Work order :: Restate each record word for word, omitting whatever pictures it holds.

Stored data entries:

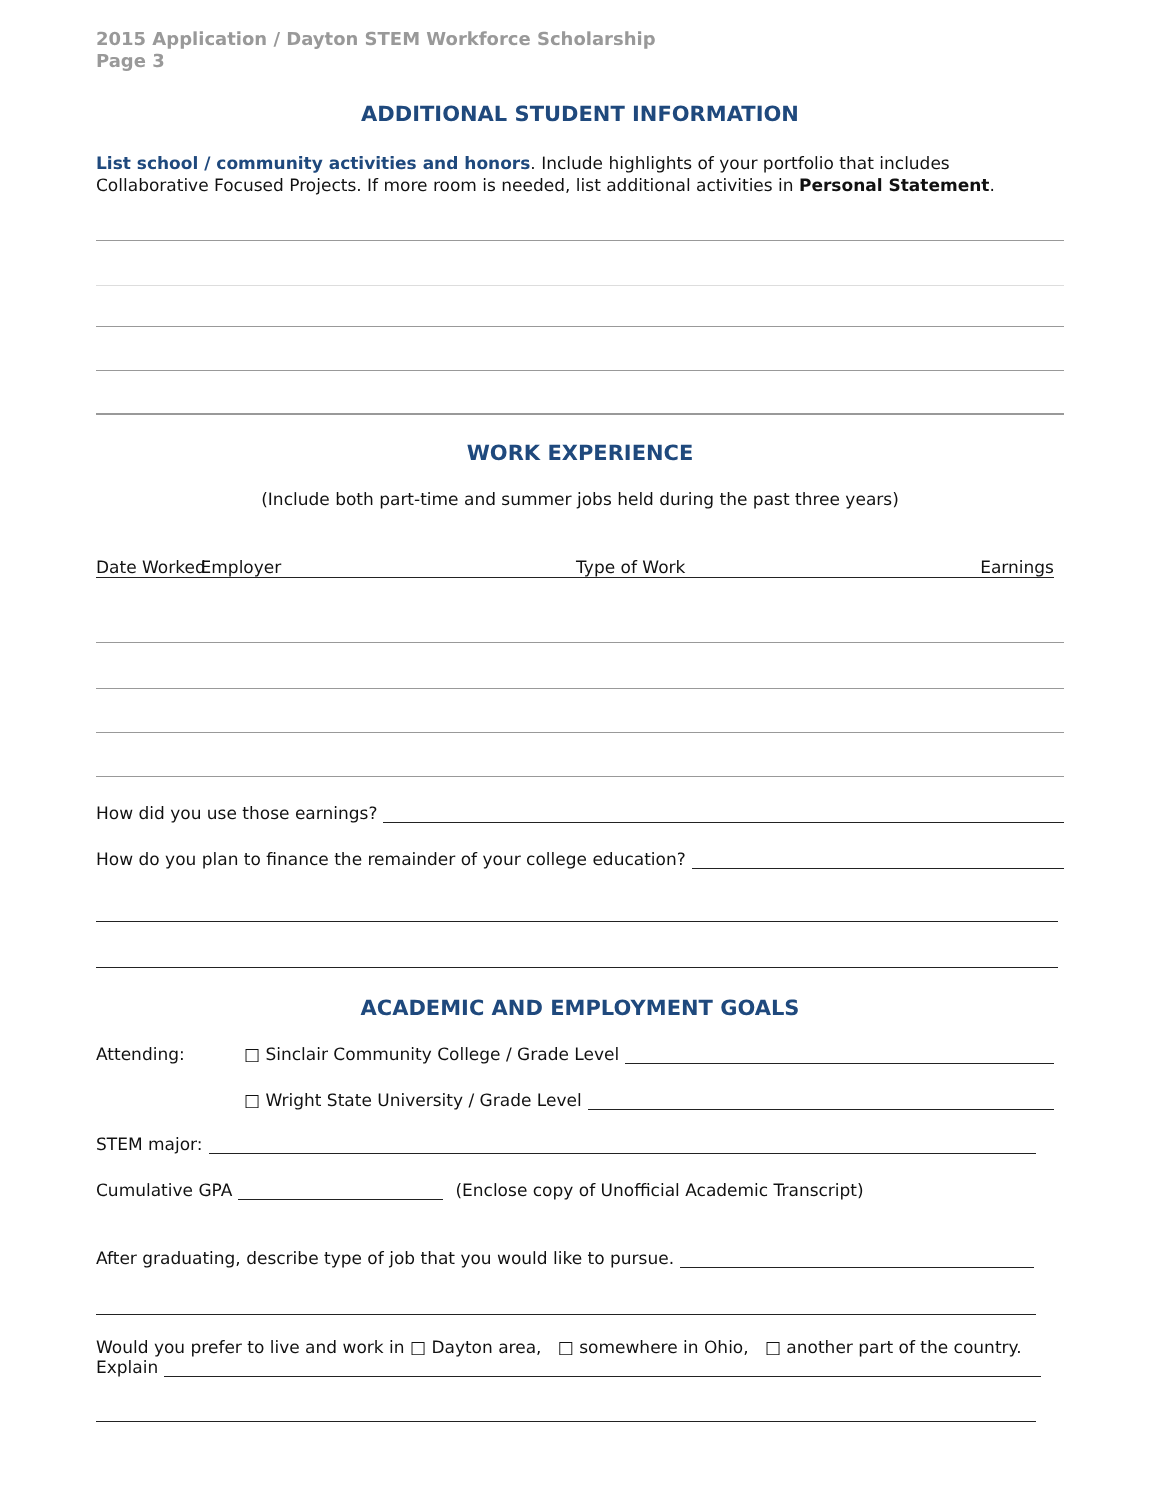2015 Application / Dayton STEM Workforce Scholarship
Page 3
ADDITIONAL STUDENT INFORMATION
List school / community activities and honors. Include highlights of your portfolio that includes Collaborative Focused Projects. If more room is needed, list additional activities in Personal Statement.
WORK EXPERIENCE
(Include both part-time and summer jobs held during the past three years)
Date Worked Employer Type of Work Earnings
How did you use those earnings?
How do you plan to finance the remainder of your college education?
ACADEMIC AND EMPLOYMENT GOALS
Attending: □ Sinclair Community College / Grade Level
□ Wright State University / Grade Level
STEM major:
Cumulative GPA (Enclose copy of Unofficial Academic Transcript)
After graduating, describe type of job that you would like to pursue.
Would you prefer to live and work in □ Dayton area, □ somewhere in Ohio, □ another part of the country.
Explain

Response box ::
2015 Application / Dayton STEM Workforce Scholarship
Page 3
ADDITIONAL STUDENT INFORMATION
List school / community activities and honors. Include highlights of your portfolio that includes Collaborative Focused Projects. If more room is needed, list additional activities in Personal Statement.
WORK EXPERIENCE
(Include both part-time and summer jobs held during the past three years)
Date Worked Employer Type of Work Earnings
How did you use those earnings?
How do you plan to finance the remainder of your college education?
ACADEMIC AND EMPLOYMENT GOALS
Attending: □ Sinclair Community College / Grade Level
□ Wright State University / Grade Level
STEM major:
Cumulative GPA (Enclose copy of Unofficial Academic Transcript)
After graduating, describe type of job that you would like to pursue.
Would you prefer to live and work in □ Dayton area, □ somewhere in Ohio, □ another part of the country.
Explain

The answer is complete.